* Excerpt from a data file:
+ + + + +
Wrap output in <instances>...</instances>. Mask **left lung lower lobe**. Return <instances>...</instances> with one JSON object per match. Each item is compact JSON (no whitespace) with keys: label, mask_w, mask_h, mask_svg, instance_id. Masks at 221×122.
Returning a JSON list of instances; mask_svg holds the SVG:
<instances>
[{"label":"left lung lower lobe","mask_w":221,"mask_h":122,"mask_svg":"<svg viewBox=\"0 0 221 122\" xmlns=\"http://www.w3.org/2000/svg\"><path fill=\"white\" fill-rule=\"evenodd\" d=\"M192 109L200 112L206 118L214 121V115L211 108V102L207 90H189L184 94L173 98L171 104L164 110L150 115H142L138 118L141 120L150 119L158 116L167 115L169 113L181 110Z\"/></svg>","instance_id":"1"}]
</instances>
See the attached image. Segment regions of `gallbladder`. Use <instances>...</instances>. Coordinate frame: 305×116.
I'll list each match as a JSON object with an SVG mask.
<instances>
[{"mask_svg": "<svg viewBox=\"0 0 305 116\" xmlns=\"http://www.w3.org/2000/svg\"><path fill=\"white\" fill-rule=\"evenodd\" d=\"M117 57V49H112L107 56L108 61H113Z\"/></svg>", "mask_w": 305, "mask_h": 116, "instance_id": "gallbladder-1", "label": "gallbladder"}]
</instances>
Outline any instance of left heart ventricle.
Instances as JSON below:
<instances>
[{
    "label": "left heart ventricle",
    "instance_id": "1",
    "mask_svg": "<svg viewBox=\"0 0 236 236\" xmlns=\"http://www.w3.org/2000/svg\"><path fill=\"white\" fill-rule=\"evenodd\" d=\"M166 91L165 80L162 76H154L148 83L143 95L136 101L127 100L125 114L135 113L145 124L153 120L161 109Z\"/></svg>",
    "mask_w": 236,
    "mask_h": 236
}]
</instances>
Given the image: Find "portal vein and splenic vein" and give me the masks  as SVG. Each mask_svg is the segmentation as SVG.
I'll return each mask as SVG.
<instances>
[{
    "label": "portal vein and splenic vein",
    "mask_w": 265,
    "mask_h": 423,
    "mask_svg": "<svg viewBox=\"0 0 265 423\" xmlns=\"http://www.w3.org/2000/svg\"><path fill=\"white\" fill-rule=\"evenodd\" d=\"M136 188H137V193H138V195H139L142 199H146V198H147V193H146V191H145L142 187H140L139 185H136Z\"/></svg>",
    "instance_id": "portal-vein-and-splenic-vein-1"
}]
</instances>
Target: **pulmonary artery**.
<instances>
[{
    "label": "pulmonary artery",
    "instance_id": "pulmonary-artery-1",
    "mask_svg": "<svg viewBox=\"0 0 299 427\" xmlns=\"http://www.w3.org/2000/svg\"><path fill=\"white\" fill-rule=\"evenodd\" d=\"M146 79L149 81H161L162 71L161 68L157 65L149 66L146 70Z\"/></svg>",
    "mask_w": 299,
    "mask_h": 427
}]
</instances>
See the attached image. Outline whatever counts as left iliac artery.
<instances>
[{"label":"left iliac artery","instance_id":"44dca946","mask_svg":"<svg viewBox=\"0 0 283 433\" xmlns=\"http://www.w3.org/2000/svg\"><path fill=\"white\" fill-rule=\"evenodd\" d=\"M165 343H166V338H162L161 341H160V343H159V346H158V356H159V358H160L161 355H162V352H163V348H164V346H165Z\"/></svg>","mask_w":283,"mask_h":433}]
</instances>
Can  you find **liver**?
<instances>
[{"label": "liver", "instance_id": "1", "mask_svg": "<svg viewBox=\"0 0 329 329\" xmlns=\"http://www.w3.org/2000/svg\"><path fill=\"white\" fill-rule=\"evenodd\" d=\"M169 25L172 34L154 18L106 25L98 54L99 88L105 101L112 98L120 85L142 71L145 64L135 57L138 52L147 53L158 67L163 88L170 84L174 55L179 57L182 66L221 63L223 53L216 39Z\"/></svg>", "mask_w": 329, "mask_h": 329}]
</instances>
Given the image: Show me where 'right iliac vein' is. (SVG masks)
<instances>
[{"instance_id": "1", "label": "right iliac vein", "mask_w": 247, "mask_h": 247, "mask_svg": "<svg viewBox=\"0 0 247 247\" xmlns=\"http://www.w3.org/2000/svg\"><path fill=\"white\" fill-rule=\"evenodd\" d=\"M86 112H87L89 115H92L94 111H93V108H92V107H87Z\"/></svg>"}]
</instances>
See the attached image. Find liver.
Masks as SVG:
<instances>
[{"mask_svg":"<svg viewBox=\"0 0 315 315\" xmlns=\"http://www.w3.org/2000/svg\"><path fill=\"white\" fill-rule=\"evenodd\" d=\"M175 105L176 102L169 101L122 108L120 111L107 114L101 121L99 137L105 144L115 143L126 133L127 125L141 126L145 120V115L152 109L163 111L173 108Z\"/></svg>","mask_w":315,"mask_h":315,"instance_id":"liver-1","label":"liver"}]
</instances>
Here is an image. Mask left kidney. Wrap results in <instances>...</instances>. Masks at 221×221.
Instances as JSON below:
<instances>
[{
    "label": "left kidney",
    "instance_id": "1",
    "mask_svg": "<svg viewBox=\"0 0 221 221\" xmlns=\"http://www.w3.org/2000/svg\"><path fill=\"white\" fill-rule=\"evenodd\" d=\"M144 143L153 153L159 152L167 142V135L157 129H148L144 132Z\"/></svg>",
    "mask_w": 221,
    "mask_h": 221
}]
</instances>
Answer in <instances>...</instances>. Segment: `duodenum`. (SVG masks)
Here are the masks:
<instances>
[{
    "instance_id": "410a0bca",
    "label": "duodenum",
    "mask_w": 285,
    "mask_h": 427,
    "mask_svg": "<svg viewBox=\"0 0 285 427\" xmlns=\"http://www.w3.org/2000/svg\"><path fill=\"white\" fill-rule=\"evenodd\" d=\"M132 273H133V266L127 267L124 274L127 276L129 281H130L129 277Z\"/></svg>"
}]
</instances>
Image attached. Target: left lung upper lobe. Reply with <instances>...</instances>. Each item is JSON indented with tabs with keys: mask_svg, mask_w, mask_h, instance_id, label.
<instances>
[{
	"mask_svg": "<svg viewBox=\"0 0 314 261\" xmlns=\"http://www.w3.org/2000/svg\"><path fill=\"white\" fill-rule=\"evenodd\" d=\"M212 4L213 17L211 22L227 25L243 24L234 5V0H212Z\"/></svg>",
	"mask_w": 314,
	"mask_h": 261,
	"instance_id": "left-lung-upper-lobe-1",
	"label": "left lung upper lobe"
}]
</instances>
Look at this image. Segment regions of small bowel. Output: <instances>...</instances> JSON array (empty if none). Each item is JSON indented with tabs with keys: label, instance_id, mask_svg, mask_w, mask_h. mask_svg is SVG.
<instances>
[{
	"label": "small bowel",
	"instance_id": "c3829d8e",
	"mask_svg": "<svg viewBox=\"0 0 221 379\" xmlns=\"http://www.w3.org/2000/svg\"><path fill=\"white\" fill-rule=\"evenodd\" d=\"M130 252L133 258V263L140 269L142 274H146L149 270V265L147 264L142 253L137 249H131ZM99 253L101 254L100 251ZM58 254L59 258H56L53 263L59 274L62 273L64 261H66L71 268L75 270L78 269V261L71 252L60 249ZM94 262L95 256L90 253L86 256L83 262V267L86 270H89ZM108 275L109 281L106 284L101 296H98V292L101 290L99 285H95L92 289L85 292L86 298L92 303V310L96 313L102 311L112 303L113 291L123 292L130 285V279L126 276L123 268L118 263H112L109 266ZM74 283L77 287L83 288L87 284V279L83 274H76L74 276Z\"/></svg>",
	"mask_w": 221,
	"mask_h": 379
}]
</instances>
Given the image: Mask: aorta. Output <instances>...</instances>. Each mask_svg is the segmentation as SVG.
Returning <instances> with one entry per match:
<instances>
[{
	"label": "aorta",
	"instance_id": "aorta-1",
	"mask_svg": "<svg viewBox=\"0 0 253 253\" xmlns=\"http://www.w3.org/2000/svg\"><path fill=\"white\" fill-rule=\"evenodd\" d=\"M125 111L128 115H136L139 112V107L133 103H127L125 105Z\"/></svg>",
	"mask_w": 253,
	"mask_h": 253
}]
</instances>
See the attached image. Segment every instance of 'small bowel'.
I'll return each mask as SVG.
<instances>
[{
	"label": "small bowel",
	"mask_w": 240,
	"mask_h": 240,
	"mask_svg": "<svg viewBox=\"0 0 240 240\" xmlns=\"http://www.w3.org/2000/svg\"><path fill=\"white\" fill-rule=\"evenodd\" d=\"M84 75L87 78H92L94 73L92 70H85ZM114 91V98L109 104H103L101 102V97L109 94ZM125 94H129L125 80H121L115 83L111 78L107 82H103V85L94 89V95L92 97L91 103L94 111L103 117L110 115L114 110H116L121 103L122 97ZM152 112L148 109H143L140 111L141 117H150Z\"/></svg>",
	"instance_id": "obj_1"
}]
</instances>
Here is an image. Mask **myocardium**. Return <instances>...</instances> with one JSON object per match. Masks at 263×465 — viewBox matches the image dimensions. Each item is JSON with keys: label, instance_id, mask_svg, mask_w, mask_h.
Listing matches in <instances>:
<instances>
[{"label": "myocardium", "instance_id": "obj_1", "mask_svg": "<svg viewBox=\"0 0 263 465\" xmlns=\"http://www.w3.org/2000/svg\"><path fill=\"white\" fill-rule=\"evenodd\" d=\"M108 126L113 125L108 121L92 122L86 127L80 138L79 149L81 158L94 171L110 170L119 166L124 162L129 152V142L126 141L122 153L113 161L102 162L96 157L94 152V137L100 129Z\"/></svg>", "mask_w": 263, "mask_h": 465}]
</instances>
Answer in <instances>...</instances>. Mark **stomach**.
+ + + + +
* Short task: Rewrite the listing from the line that contains "Here is an image. Mask **myocardium**." through its final line as a Markdown table with the columns Row and Text. Number each line in Row, and leave out any blank lines.

* Response:
| Row | Text |
|---|---|
| 1 | Here is an image. Mask **myocardium**. Return <instances>...</instances> with one JSON object per match. Masks at 263×465 — viewBox matches the image dimensions. Each item is JSON with keys: label, instance_id, mask_svg, mask_w, mask_h. |
| 2 | Listing matches in <instances>: |
| 3 | <instances> |
| 4 | [{"label": "myocardium", "instance_id": "obj_1", "mask_svg": "<svg viewBox=\"0 0 263 465\" xmlns=\"http://www.w3.org/2000/svg\"><path fill=\"white\" fill-rule=\"evenodd\" d=\"M108 126L113 125L108 121L92 122L86 127L80 138L79 149L81 158L94 171L110 170L119 166L124 162L129 152V142L126 141L122 153L113 161L102 162L96 157L94 152V137L100 129Z\"/></svg>", "mask_w": 263, "mask_h": 465}] |
| 5 | </instances> |
| 6 | Answer in <instances>...</instances>. Mark **stomach**. |